All bodies emit heat energy from their surfaces by virtue of their temperature. This heat energy is called radiant energy of thermal radiation. The heat we receive from the sun is transferred to us by a process which, unlike conduction or convection, does not require the help of a medium in the intervening space which is almost free of particles. Radiant energy travels in space as an electromagnetic spectrum. Thermal radiations travel through vacuum with the speed of light. Thermal radiations obey the same laws of reflection and refraction as light does. They exhibit the phenomena of interference, diffraction and polarization as light does. The emission of radiation from a hot body is expressed in terms of that emitted from a reference body (called the back body) at the same temperature. A black body absorbs and hence emits radiations of all wavelengths. The total energy E emitted by a unit area of black body per second is given by \[E = \sigma {T^4}\]where T is the absolute temperature of the body and \[\sigma \] is a constant known as Stefan’s constant. If the body is not a perfect black body, then \[E = \varepsilon \sigma {T^4}\]where \[\varepsilon \]is the emissivity of the body?
When a body A at a higher temperature \[{T_1}\]is surrounded by another body B at a lower temperature\[{T_2}\], then the rate of loss of heat from body A will be proportional to:
A. \[{T_1}^4\]
B. \[{({T_1} - {T_2})^4}\]
C. \[({T_1} - {T_2})\]
D. \[{T_1}^4 - {T_2}^4\]

Answer 1

Hint: To solve this question we have to know about the Stephan- Boltzmann equation. We are going to use that in this question. We know that the rate of heat energy is dependent on the emittance, area of the surface and the difference of the temperature of the body.

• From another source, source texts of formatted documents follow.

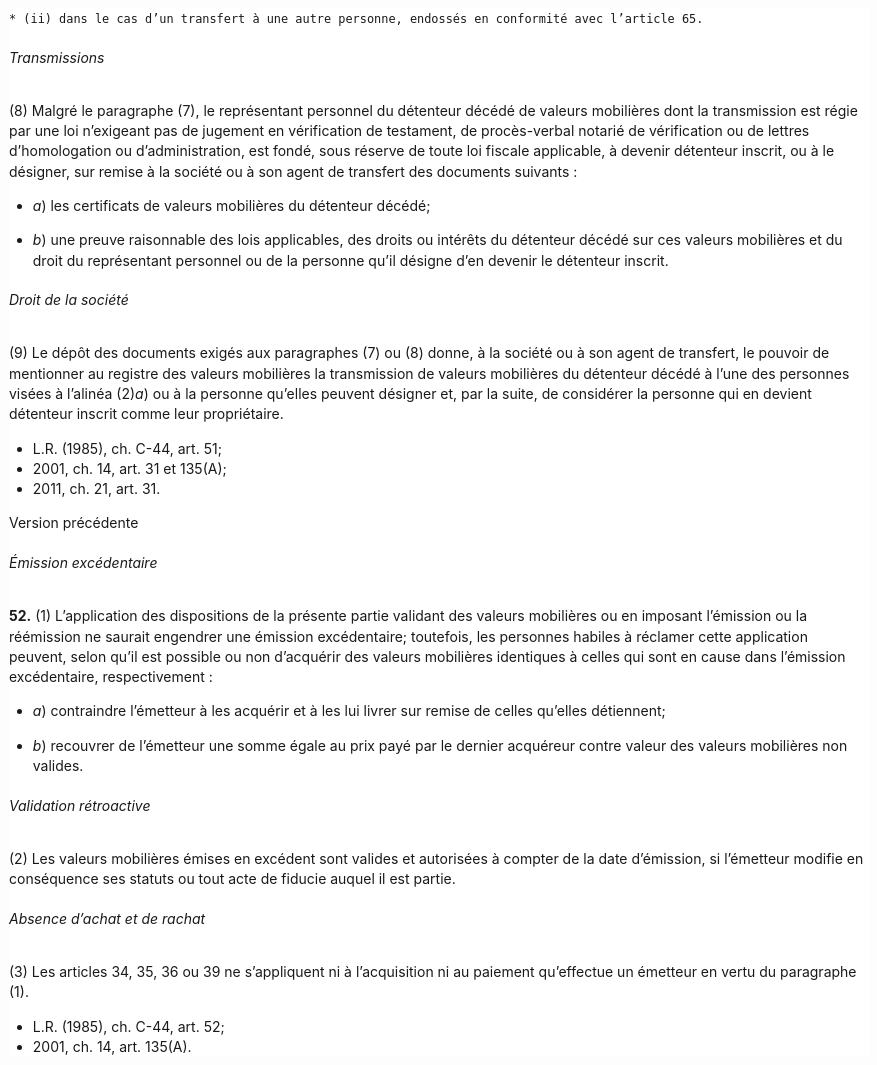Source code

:     * (ii) dans le cas d’un transfert à une autre personne, endossés en conformité avec l’article 65.

###### Transmissions

(8) Malgré le paragraphe (7), le représentant personnel du détenteur décédé de valeurs mobilières dont la transmission est régie par une loi n’exigeant pas de jugement en vérification de testament, de procès-verbal notarié de vérification ou de lettres d’homologation ou d’administration, est fondé, sous réserve de toute loi fiscale applicable, à devenir détenteur inscrit, ou à le désigner, sur remise à la société ou à son agent de transfert des documents suivants :

  * _a_) les certificats de valeurs mobilières du détenteur décédé;

  * _b_) une preuve raisonnable des lois applicables, des droits ou intérêts du détenteur décédé sur ces valeurs mobilières et du droit du représentant personnel ou de la personne qu’il désigne d’en devenir le détenteur inscrit.

###### Droit de la société

(9) Le dépôt des documents exigés aux paragraphes (7) ou (8) donne, à la société ou à son agent de transfert, le pouvoir de mentionner au registre des valeurs mobilières la transmission de valeurs mobilières du détenteur décédé à l’une des personnes visées à l’alinéa (2)_a_) ou à la personne qu’elles peuvent désigner et, par la suite, de considérer la personne qui en devient détenteur inscrit comme leur propriétaire.

  * L.R. (1985), ch. C-44, art. 51;
  * 2001, ch. 14, art. 31 et 135(A);
  * 2011, ch. 21, art. 31.

Version précédente

###### Émission excédentaire

**52.** (1) L’application des dispositions de la présente partie validant des valeurs mobilières ou en imposant l’émission ou la réémission ne saurait engendrer une émission excédentaire; toutefois, les personnes habiles à réclamer cette application peuvent, selon qu’il est possible ou non d’acquérir des valeurs mobilières identiques à celles qui sont en cause dans l’émission excédentaire, respectivement :

  * _a_) contraindre l’émetteur à les acquérir et à les lui livrer sur remise de celles qu’elles détiennent;

  * _b_) recouvrer de l’émetteur une somme égale au prix payé par le dernier acquéreur contre valeur des valeurs mobilières non valides.

###### Validation rétroactive

(2) Les valeurs mobilières émises en excédent sont valides et autorisées à compter de la date d’émission, si l’émetteur modifie en conséquence ses statuts ou tout acte de fiducie auquel il est partie.

###### Absence d’achat et de rachat

(3) Les articles 34, 35, 36 ou 39 ne s’appliquent ni à l’acquisition ni au paiement qu’effectue un émetteur en vertu du paragraphe (1).

  * L.R. (1985), ch. C-44, art. 52;
  * 2001, ch. 14, art. 135(A).
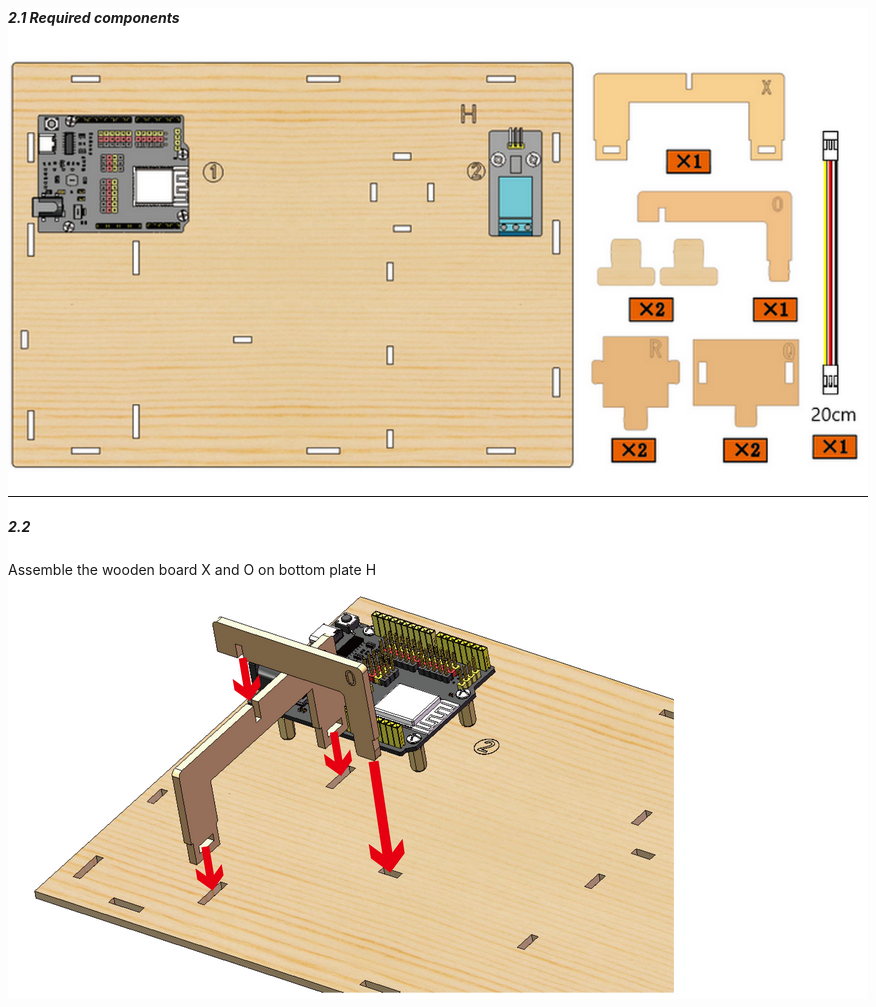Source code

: ##### 2.1 Required components

![img](./arduino_img/image007.png)

------

##### 2.2

Assemble the wooden board X and O on bottom plate H

![img](./arduino_img/image008.png)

Complete step by step answer:
In thermodynamics, Boltzmann constant is the physical constant relating average kinetic energy of the gas particles and temperature of the gas represented by k or kB. The value of the Boltzmann constant is measured using J/K or m2Kgs-2K-1. Which is mostly observed in Boltzmann’s entropy formula and Planck’s law of Black body radiation.

We know that, according to the Stephan – Boltzmann equation, the rate of heat energy radiated is \[({T_b}^4 - {T_a}^4)eA\sigma \]
Where $e$ is the emittance of the body, and sigma in Stephan- Boltzmann constant. $A$ is the area of the surface, so all the options are the right options.

Note:We know that the emittance depends on the nature of the surface. We have to keep that in our mind that all these options are correct here. We can get confused when we see this huge question but this is an easy one.